DIRECTION: Starting at the line that contains "dynamic real-time deformability", reproduce every line through the end of the entries below, with no pictures in the copy.

DATA LISTING:
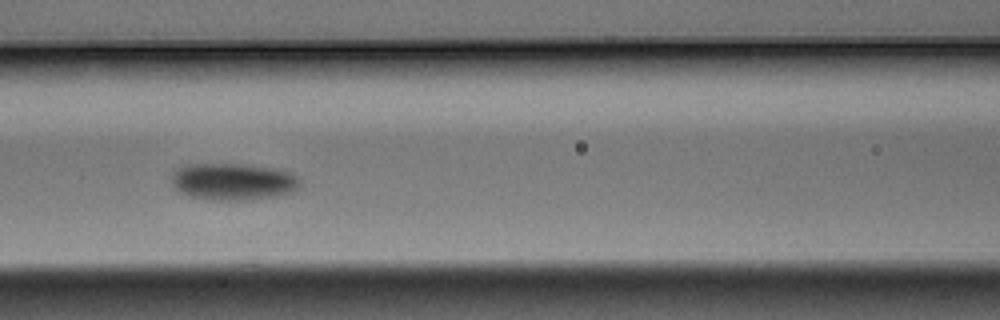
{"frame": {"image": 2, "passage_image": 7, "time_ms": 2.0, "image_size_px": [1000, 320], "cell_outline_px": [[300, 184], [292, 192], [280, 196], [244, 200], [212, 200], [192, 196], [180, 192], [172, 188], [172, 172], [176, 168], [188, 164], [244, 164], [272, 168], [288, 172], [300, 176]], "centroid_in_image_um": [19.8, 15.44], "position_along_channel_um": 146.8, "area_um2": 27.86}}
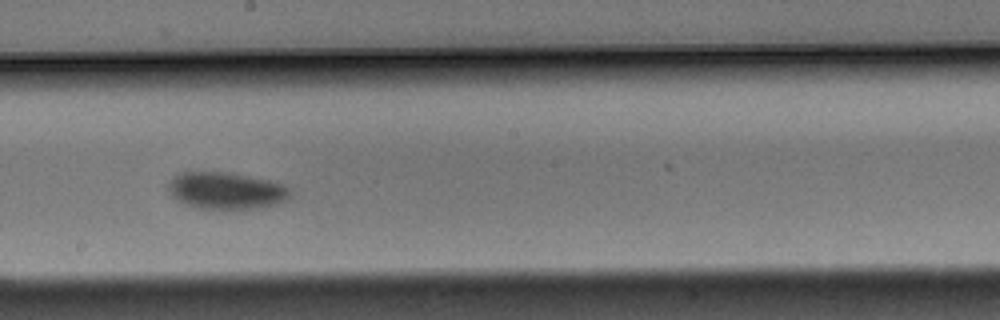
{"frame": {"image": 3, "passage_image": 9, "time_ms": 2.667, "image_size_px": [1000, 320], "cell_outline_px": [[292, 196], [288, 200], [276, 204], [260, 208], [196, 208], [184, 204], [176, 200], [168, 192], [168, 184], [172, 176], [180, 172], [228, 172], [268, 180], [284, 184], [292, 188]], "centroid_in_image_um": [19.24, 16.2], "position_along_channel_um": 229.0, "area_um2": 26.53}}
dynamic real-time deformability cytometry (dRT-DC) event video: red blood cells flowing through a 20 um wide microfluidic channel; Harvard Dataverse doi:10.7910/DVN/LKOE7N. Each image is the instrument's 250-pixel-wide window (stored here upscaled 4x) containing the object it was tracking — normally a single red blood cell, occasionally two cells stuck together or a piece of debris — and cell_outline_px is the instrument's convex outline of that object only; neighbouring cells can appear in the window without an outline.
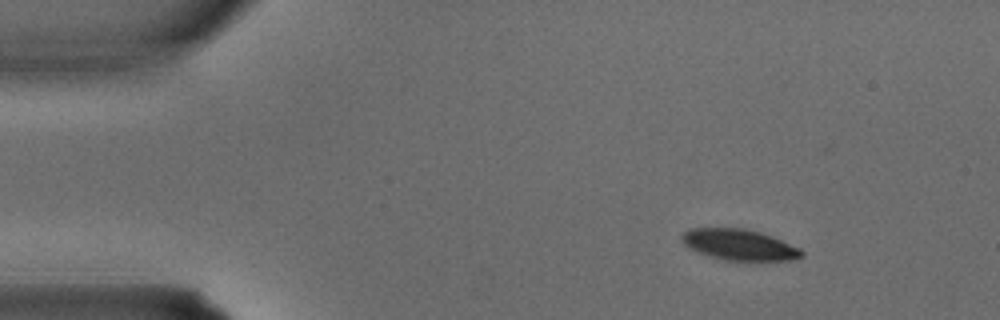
{"species": "common noctule bat (a hibernating species)", "species_latin": "Nyctalus noctula", "temperature_condition": "warm", "stored_images_in_passage": 2, "camera_frame_rate_fps": 3000, "um_per_image_px": 0.085, "animal": {"sex": "male", "body_mass_g": 15.6}, "frame": {"image": 1, "passage_image": 1, "time_ms": 0.0, "image_size_px": [1000, 320], "cell_outline_px": [[804, 256], [788, 260], [724, 260], [688, 248], [680, 240], [680, 236], [688, 228], [744, 228], [760, 232], [772, 236], [800, 248], [804, 252]], "centroid_in_image_um": [62.82, 20.78], "position_along_channel_um": 22.2, "area_um2": 21.5}}
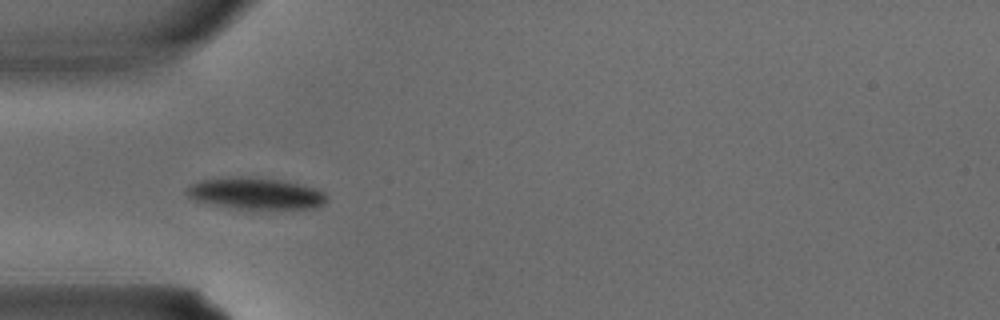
{"frame": {"image": 2, "passage_image": 2, "time_ms": 0.333, "image_size_px": [1000, 320], "cell_outline_px": [[328, 200], [324, 204], [316, 208], [232, 208], [196, 200], [188, 196], [184, 192], [188, 184], [200, 180], [232, 176], [248, 176], [284, 180], [316, 188], [324, 192], [328, 196]], "centroid_in_image_um": [21.73, 16.42], "position_along_channel_um": 63.3, "area_um2": 25.95}}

CORRECT RESPONSE:
dynamic real-time deformability cytometry (dRT-DC) event video: red blood cells flowing through a 20 um wide microfluidic channel; Harvard Dataverse doi:10.7910/DVN/LKOE7N. Each image is the instrument's 250-pixel-wide window (stored here upscaled 4x) containing the object it was tracking — normally a single red blood cell, occasionally two cells stuck together or a piece of debris — and cell_outline_px is the instrument's convex outline of that object only; neighbouring cells can appear in the window without an outline.
{"species": "common noctule bat (a hibernating species)", "species_latin": "Nyctalus noctula", "temperature_condition": "warm", "stored_images_in_passage": 2, "camera_frame_rate_fps": 3000, "um_per_image_px": 0.085, "animal": {"sex": "male", "body_mass_g": 15.6}, "frame": {"image": 1, "passage_image": 1, "time_ms": 0.0, "image_size_px": [1000, 320], "cell_outline_px": [[804, 256], [788, 260], [724, 260], [688, 248], [680, 240], [680, 236], [688, 228], [744, 228], [760, 232], [772, 236], [800, 248], [804, 252]], "centroid_in_image_um": [62.82, 20.78], "position_along_channel_um": 22.2, "area_um2": 21.5}}
{"frame": {"image": 2, "passage_image": 2, "time_ms": 0.333, "image_size_px": [1000, 320], "cell_outline_px": [[328, 200], [324, 204], [316, 208], [232, 208], [196, 200], [188, 196], [184, 192], [188, 184], [200, 180], [232, 176], [248, 176], [284, 180], [316, 188], [324, 192], [328, 196]], "centroid_in_image_um": [21.73, 16.42], "position_along_channel_um": 63.3, "area_um2": 25.95}}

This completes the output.